Required action:
Retype the lines below exactly, but only those from the line that has "Presslogue (sub part dari The Petalogue)" through the line that has "ENVIAR EMAIL". Omit every picture.

Collection entries
───
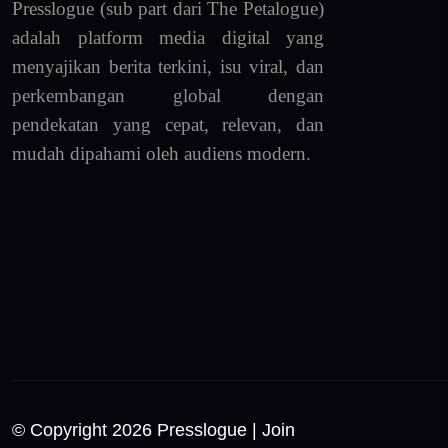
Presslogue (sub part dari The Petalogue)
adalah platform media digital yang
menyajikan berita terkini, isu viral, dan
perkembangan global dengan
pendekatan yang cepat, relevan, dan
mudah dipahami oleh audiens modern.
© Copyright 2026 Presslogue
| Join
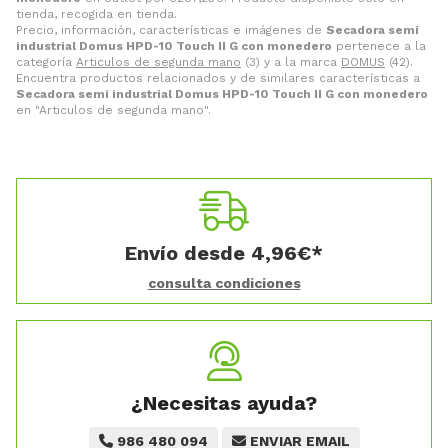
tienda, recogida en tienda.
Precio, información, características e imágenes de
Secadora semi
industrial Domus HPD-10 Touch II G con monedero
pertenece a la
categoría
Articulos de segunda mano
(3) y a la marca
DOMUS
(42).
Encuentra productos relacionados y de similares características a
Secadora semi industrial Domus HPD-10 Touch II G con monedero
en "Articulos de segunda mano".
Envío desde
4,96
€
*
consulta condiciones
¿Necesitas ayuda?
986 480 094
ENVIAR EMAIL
───
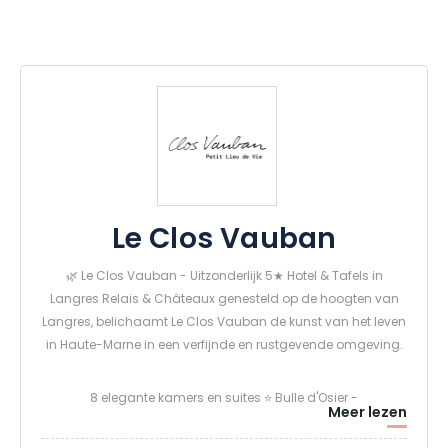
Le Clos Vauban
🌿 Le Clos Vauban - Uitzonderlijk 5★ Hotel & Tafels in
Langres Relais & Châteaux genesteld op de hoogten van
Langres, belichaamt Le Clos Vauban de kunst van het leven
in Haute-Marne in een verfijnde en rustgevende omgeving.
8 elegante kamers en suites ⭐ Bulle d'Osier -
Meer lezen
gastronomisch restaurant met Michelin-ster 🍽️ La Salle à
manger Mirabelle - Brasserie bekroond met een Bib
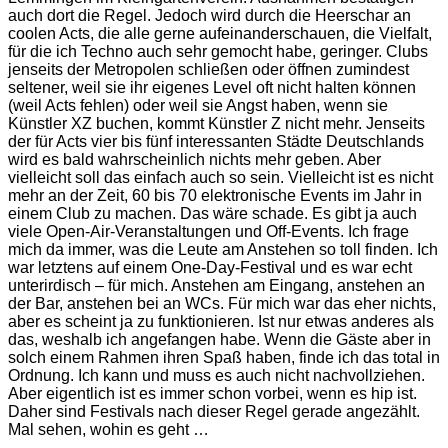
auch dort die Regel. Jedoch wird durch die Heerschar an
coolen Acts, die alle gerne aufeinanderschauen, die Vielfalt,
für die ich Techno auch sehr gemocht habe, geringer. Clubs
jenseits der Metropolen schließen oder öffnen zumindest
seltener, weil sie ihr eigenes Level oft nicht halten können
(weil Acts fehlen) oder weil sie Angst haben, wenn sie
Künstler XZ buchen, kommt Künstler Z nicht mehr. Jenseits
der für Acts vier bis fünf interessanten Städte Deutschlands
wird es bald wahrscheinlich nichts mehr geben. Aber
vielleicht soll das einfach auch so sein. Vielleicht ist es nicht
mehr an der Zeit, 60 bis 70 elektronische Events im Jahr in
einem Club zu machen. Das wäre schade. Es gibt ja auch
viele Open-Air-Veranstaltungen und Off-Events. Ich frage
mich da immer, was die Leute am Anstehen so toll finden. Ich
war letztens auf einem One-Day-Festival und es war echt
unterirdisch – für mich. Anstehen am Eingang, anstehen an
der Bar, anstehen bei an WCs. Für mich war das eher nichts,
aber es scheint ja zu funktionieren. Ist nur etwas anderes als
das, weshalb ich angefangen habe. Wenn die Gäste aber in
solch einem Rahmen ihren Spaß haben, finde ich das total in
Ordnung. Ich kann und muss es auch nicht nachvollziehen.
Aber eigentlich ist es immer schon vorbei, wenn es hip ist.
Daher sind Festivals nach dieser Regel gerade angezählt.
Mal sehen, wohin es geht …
───
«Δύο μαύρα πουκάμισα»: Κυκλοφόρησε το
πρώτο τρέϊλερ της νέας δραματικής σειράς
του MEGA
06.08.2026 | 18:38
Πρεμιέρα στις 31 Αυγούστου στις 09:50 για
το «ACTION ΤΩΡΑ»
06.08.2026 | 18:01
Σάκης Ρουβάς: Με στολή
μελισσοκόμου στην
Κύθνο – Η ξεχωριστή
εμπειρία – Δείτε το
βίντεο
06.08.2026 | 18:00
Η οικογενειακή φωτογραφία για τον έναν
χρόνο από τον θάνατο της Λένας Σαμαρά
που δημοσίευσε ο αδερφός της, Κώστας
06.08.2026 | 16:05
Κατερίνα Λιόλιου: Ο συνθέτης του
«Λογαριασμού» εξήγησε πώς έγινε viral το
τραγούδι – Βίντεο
───
Result for this exercise:
Presslogue (sub part dari The Petalogue)
adalah platform media digital yang
menyajikan berita terkini, isu viral, dan
perkembangan global dengan
pendekatan yang cepat, relevan, dan
mudah dipahami oleh audiens modern.
© Copyright 2026 Presslogue
| Join
tienda, recogida en tienda.
Precio, información, características e imágenes de
Secadora semi
industrial Domus HPD-10 Touch II G con monedero
pertenece a la
categoría
Articulos de segunda mano
(3) y a la marca
DOMUS
(42).
Encuentra productos relacionados y de similares características a
Secadora semi industrial Domus HPD-10 Touch II G con monedero
en "Articulos de segunda mano".
Envío desde
4,96
€
*
consulta condiciones
¿Necesitas ayuda?
986 480 094
ENVIAR EMAIL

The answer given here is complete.